Leidet man unter wiederkehrenden Schlafstörungen, lohnt es sich zudem vielleicht auch, einen Blick auf die Mikronährstoffe im Körper zu werfen: Für die Produktion des »Schlafhormons« Melatonin sind beispielsweise das Vitamin B6 und Magnesium von großer Bedeutung – Magnesium- oder Vitaminmangel kann also dafür verantwortlich sein, dass das Schlafen Probleme macht.[11]

4.  Guter Schlaf - die Dosis macht die Wirkung

Die durchschnittliche Schlafdauer der Menschen in industrialisierten Ländern hat in den letzten hundert Jahren bis zu 2,5 Stunden abgenommen, unser Gehirn kann sich jedoch in so kurzer Zeit nicht auf so einschneidende Veränderungen anpassen, also sind chronische Schlafdefizite die Folge. Auch kann in bislang nicht an das Stromnetz angeschlossenen Gebieten nach der Elektrifizierung eine Abnahme der durchschnittlichen Schlafdauer festgestellt werden – viele Menschen schlafen also heute vermutlich zu wenig.[12] Und da gibt es ja noch die alte Frage von Eule oder Lerche: Studien zeigen, dass es etwa gleich viele Menschen auf beiden Seiten gibt, wobei genetische Faktoren durchaus eine Rolle spielen, jedoch nicht zwingend entscheidend dafür sein müssen, ob wir eher Frühaufsteher oder Langschläfer sind.

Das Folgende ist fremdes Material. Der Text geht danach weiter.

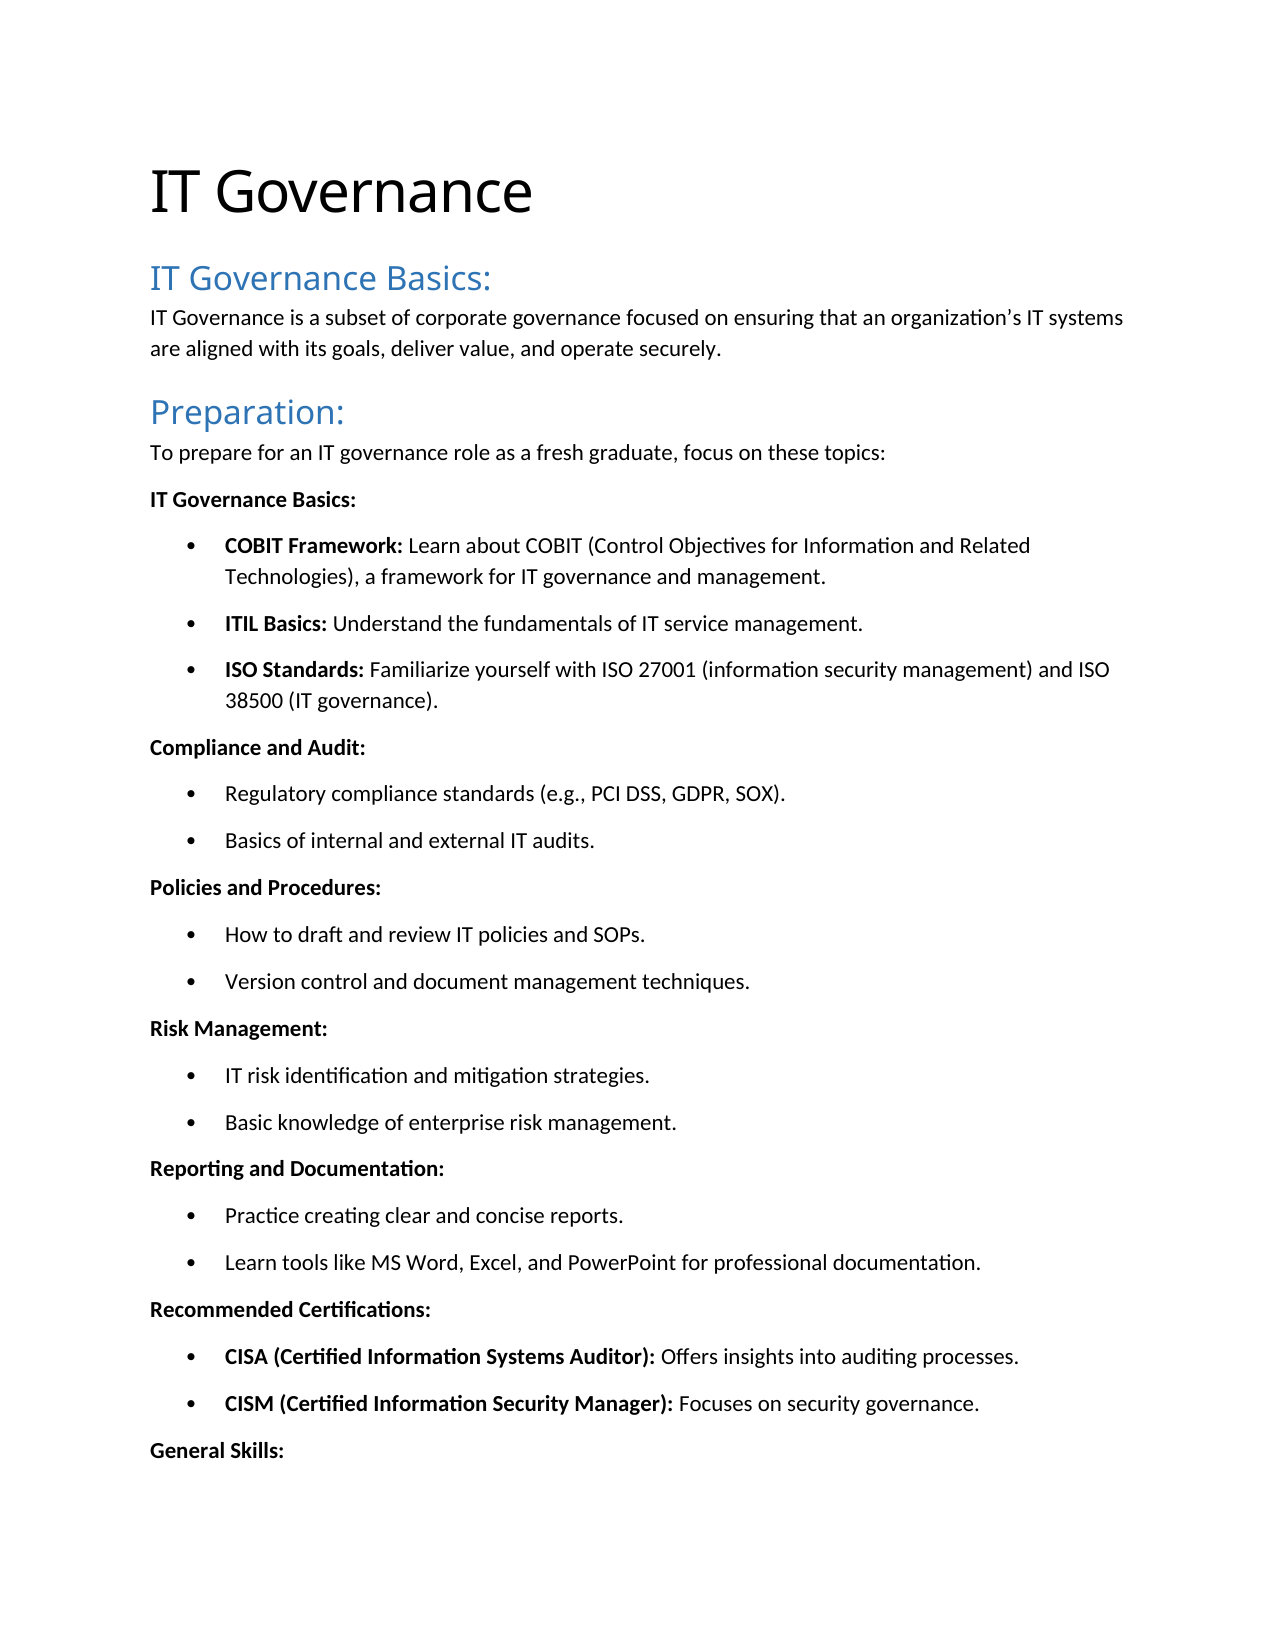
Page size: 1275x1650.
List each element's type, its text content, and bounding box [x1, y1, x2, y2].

text IT Governance is a subset of corporate governance focused on ensuring that an organization’s IT systems are aligned with its goals, deliver value, and operate securely. [150, 303, 1125, 362]
list CISM (Certified Information Security Manager): Focuses on security governance. [187, 1389, 1125, 1417]
list CISA (Certified Information Systems Auditor): Offers insights into auditing processes. [187, 1342, 1125, 1370]
text Risk Management: [150, 1014, 1125, 1042]
list Learn tools like MS Word, Excel, and PowerPoint for professional documentation. [187, 1248, 1125, 1276]
text Reporting and Documentation: [150, 1154, 1125, 1182]
text To prepare for an IT governance role as a fresh graduate, focus on these topics: [150, 438, 1125, 466]
list Basic knowledge of enterprise risk management. [187, 1108, 1125, 1136]
text General Skills: [150, 1436, 1125, 1464]
list ISO Standards: Familiarize yourself with ISO 27001 (information security management) and ISO 38500 (IT governance). [187, 656, 1125, 714]
list Practice creating clear and concise reports. [187, 1201, 1125, 1229]
list Version control and document management techniques. [187, 967, 1125, 995]
subtitle Preparation: [150, 389, 1125, 434]
text IT Governance Basics: [150, 485, 1125, 513]
list ITIL Basics: Understand the fundamentals of IT service management. [187, 609, 1125, 637]
list IT risk identification and mitigation strategies. [187, 1061, 1125, 1089]
subtitle IT Governance Basics: [150, 254, 1125, 300]
text Compliance and Audit: [150, 733, 1125, 761]
list How to draft and review IT policies and SOPs. [187, 920, 1125, 948]
text Policies and Procedures: [150, 873, 1125, 901]
list Regulatory compliance standards (e.g., PCI DSS, GDPR, SOX). [187, 779, 1125, 807]
title IT Governance [150, 150, 1125, 229]
text Recommended Certifications: [150, 1295, 1125, 1323]
list COBIT Framework: Learn about COBIT (Control Objectives for Information and Related Technologies), a framework for IT governance and management. [187, 532, 1125, 590]
list Basics of internal and external IT audits. [187, 826, 1125, 854]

Die sogenannten Eulen, also die Menschen, die lieber etwas länger in den Federn verbringen würden, leiden häufig unter sogenanntem sozialen Jetlag. So wird der Umstand bezeichnet, entgegen dem eigenen Chronotyp zu einer bestimmten Zeit in den Tag starten zu müssen.[13] Dies trifft vor allem auf Jugendliche zu, denn Studien zeigen, dass die meisten Menschen als Lerchen ins Leben starten und im Jugendlichenalter zu Eulen werden, jedoch aufgrund der frühen Schulstartzeiten diese Neigung nicht ausleben können – im Erwachsenenalter kehren dann die meisten Menschen wieder zum Lerchendasein zurück.[14] Wir tun unserem Körper also etwas Gutes, wenn wir ihm genügend Zeit zum Schlafen geben, doch ist das Ideal des Durchschlafens gar auch eine moderne Erfindung? Historische Forschungen zeigen, dass es noch im neunzehnten Jahrhundert mitunter normal war, in mehreren Etappen zu schlafen, mit einer Dämmerphase dazwischen, die durchaus produktiv genutzt wurde. Doch wurde dadurch die Schlafdauer nicht kürzer, vor der Elektrifizierung war es mit Einbruch der Dunkelheit lediglich üblich, früher ins Bett zu gehen.[15]
Eine (Nacht-)Eule, als Symbol für Menschen die bevorzugt abends und nachts aktiv sind.